### Instruction
An exact reproduction of the lines below, from the first through the one with "Diese Website verwendet", is the whole answer; pictures have no place in it.

### Data under study
- - -

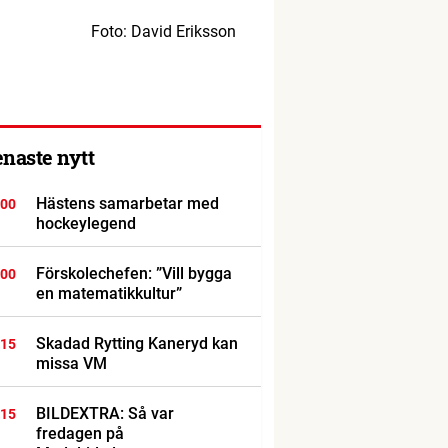
Foto: David Eriksson
enaste nytt
Hästens samarbetar med
:00
hockeylegend
Förskolechefen: ”Vill bygga
:00
en matematikkultur”
Skadad Rytting Kaneryd kan
:15
missa VM
BILDEXTRA: Så var
:15
fredagen på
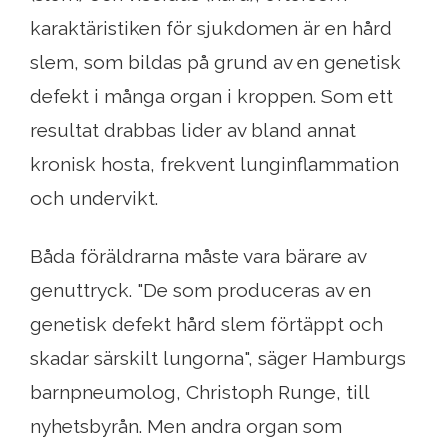
karaktäristiken för sjukdomen är en hård
slem, som bildas på grund av en genetisk
defekt i många organ i kroppen. Som ett
resultat drabbas lider av bland annat
kronisk hosta, frekvent lunginflammation
och undervikt.
Båda föräldrarna måste vara bärare av
genuttryck. "De som produceras av en
genetisk defekt hård slem förtäppt och
skadar särskilt lungorna", säger Hamburgs
barnpneumolog, Christoph Runge, till
nyhetsbyrån. Men andra organ som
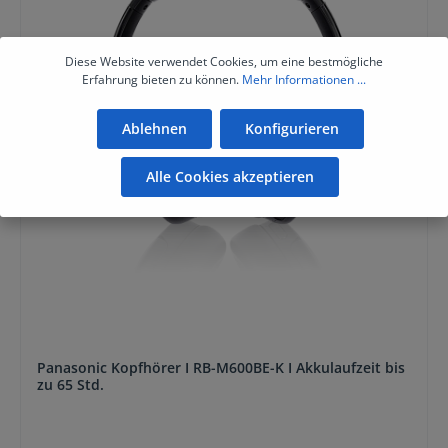
Diese Website verwendet Cookies, um eine bestmögliche
Erfahrung bieten zu können.
Mehr Informationen ...
Ablehnen
Konfigurieren
Alle Cookies akzeptieren
Panasonic Kopfhörer I RB-M600BE-K I Akkulaufzeit bis
zu 65 Std.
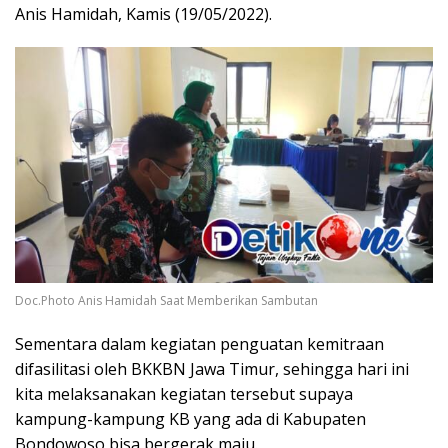
Anis Hamidah, Kamis (19/05/2022).
Doc.Photo Anis Hamidah Saat Memberikan Sambutan
Sementara dalam kegiatan penguatan kemitraan
difasilitasi oleh BKKBN Jawa Timur, sehingga hari ini
kita melaksanakan kegiatan tersebut supaya
kampung-kampung KB yang ada di Kabupaten
Bondowoso bisa bergerak maju.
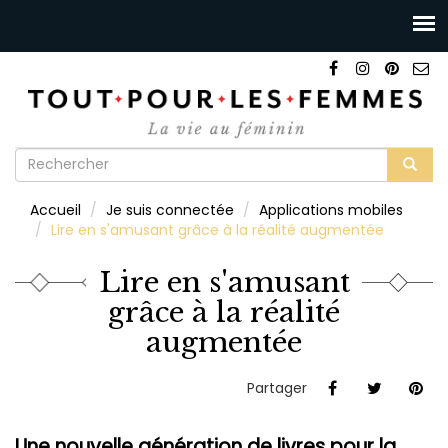
Formulaire
de
Rechercher
Accueil
Je suis connectée
Applications mobiles
recherche
Lire en s'amusant grâce à la réalité augmentée
Lire en s'amusant
grâce à la réalité
augmentée
Partager
Une nouvelle génération de livres pour la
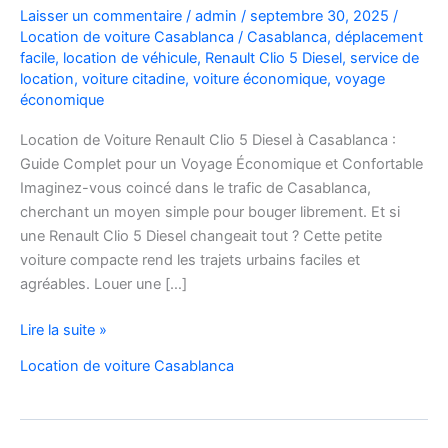
Laisser un commentaire
/
admin
/
septembre 30, 2025
/
Location de voiture Casablanca
/
Casablanca
,
déplacement
facile
,
location de véhicule
,
Renault Clio 5 Diesel
,
service de
location
,
voiture citadine
,
voiture économique
,
voyage
économique
Location de Voiture Renault Clio 5 Diesel à Casablanca :
Guide Complet pour un Voyage Économique et Confortable
Imaginez-vous coincé dans le trafic de Casablanca,
cherchant un moyen simple pour bouger librement. Et si
une Renault Clio 5 Diesel changeait tout ? Cette petite
voiture compacte rend les trajets urbains faciles et
agréables. Louer une […]
Location
Lire la suite »
de
Location de voiture Casablanca
Voiture
Renault
Clio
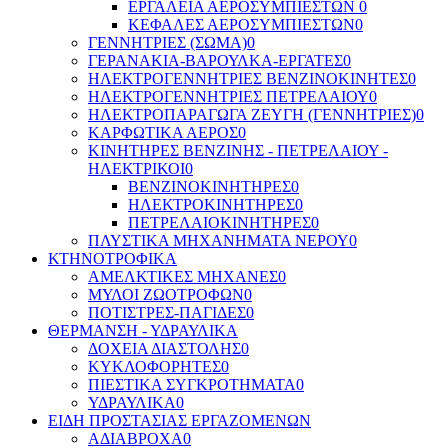
ΕΡΓΑΛΕΙΑ ΑΕΡΟΣΥΜΠΙΕΣΤΩΝ
0
ΚΕΦΑΛΕΣ ΑΕΡΟΣΥΜΠΙΕΣΤΩΝ
0
ΓΕΝΝΗΤΡΙΕΣ (ΣΩΜΑ)
0
ΓΕΡΑΝΑΚΙΑ-ΒΑΡΟΥΛΚΑ-ΕΡΓΑΤΕΣ
0
ΗΛΕΚΤΡΟΓΕΝΝΗΤΡΙΕΣ ΒΕΝΖΙΝΟΚΙΝΗΤΕΣ
0
ΗΛΕΚΤΡΟΓΕΝΝΗΤΡΙΕΣ ΠΕΤΡΕΛΑΙΟΥ
0
ΗΛΕΚΤΡΟΠΑΡΑΓΩΓΑ ΖΕΥΓΗ (ΓΕΝΝΗΤΡΙΕΣ)
0
ΚΑΡΦΩΤΙΚΑ ΑΕΡΟΣ
0
ΚΙΝΗΤΗΡΕΣ ΒΕΝΖΙΝΗΣ - ΠΕΤΡΕΛΑΙΟΥ -
ΗΛΕΚΤΡΙΚΟΙ
0
ΒΕΝΖΙΝΟΚΙΝΗΤΗΡΕΣ
0
ΗΛΕΚΤΡΟΚΙΝΗΤΗΡΕΣ
0
ΠΕΤΡΕΛΑΙΟΚΙΝΗΤΗΡΕΣ
0
ΠΛΥΣΤΙΚΑ ΜΗΧΑΝΗΜΑΤΑ ΝΕΡΟΥ
0
ΚΤΗΝΟΤΡΟΦΙΚΑ
ΑΜΕΛΚΤΙΚΕΣ ΜΗΧΑΝΕΣ
0
ΜΥΛΟΙ ΖΩΟΤΡΟΦΩΝ
0
ΠΟΤΙΣΤΡΕΣ-ΠΑΓΙΔΕΣ
0
ΘΕΡΜΑΝΣΗ - ΥΔΡΑΥΛΙΚΑ
ΔΟΧΕΙΑ ΔΙΑΣΤΟΛΗΣ
0
ΚΥΚΛΟΦΟΡΗΤΕΣ
0
ΠΙΕΣΤΙΚΑ ΣΥΓΚΡΟΤΗΜΑΤΑ
0
ΥΔΡΑΥΛΙΚΑ
0
ΕΙΔΗ ΠΡΟΣΤΑΣΙΑΣ ΕΡΓΑΖΟΜΕΝΩΝ
ΑΔΙΑΒΡΟΧΑ
0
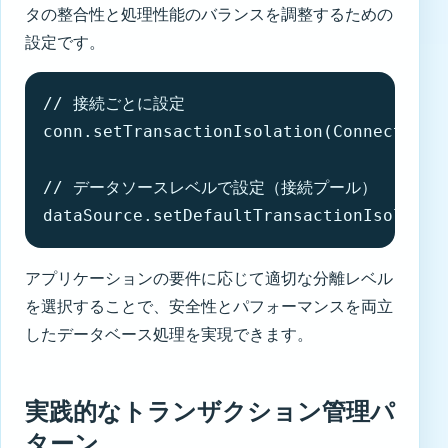
タの整合性と処理性能のバランスを調整するための
設定です。
// 接続ごとに設定

conn.setTransactionIsolation(Connection.T
// データソースレベルで設定（接続プール）

dataSource.setDefaultTransactionIsolatio
アプリケーションの要件に応じて適切な分離レベル
を選択することで、安全性とパフォーマンスを両立
したデータベース処理を実現できます。
実践的なトランザクション管理パ
ターン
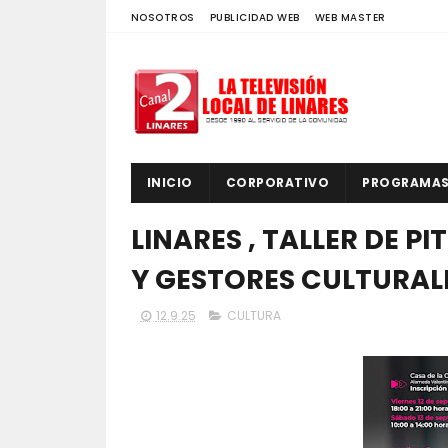
NOSOTROS
PUBLICIDAD WEB
WEB MASTER
INICIO
CORPORATIVO
PROGRAMA
LINARES , TALLER DE P
Y GESTORES CULTURALE
12.9.25
CULTURA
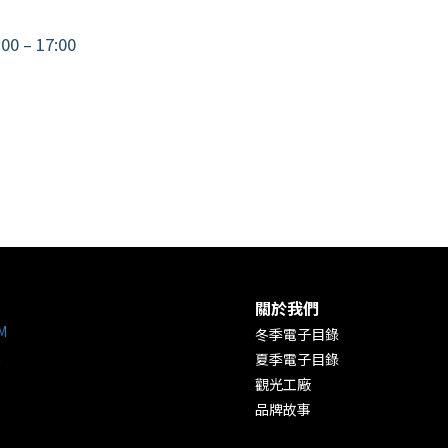
00 – 17:00
關於我們
M
冬季電子目錄
夏季電子目錄
觀光工廠
品牌故事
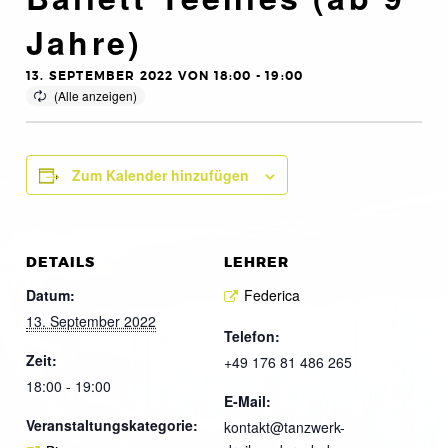
Jahre)
13. SEPTEMBER 2022 VON 18:00
-
19:00
Zum Kalender hinzufügen
DETAILS
LEHRER
Datum:
Federica
13. September 2022
Telefon:
Zeit:
+49 176 81 486 265
18:00 - 19:00
E-Mail:
Veranstaltungskategorie:
kontakt@tanzwerk-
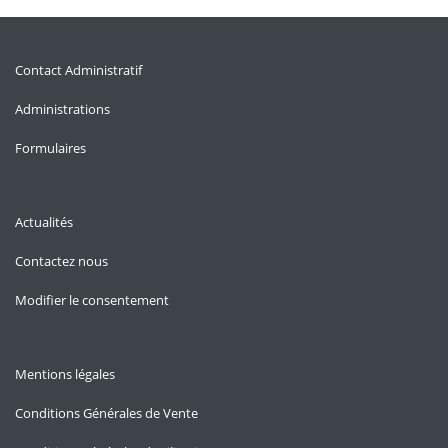
Contact Administratif
Administrations
Formulaires
Actualités
Contactez nous
Modifier le consentement
Mentions légales
Conditions Générales de Vente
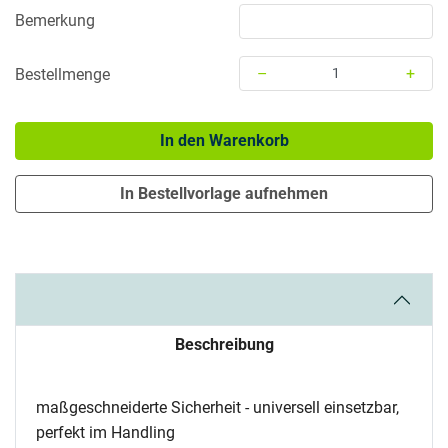
Bemerkung
–
+
Bestellmenge
Menge: 1
In den Warenkorb
In Bestellvorlage aufnehmen
Beschreibung
maßgeschneiderte Sicherheit - universell einsetzbar,
perfekt im Handling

- - -

### Output below
Foto: David Eriksson
enaste nytt
Hästens samarbetar med
:00
hockeylegend
Förskolechefen: ”Vill bygga
:00
en matematikkultur”
Skadad Rytting Kaneryd kan
:15
missa VM
BILDEXTRA: Så var
:15
fredagen på
karaktäristiken för sjukdomen är en hård
slem, som bildas på grund av en genetisk
defekt i många organ i kroppen. Som ett
resultat drabbas lider av bland annat
kronisk hosta, frekvent lunginflammation
och undervikt.
Båda föräldrarna måste vara bärare av
genuttryck. "De som produceras av en
genetisk defekt hård slem förtäppt och
skadar särskilt lungorna", säger Hamburgs
barnpneumolog, Christoph Runge, till
nyhetsbyrån. Men andra organ som
Diese Website verwendet Cookies, um eine bestmögliche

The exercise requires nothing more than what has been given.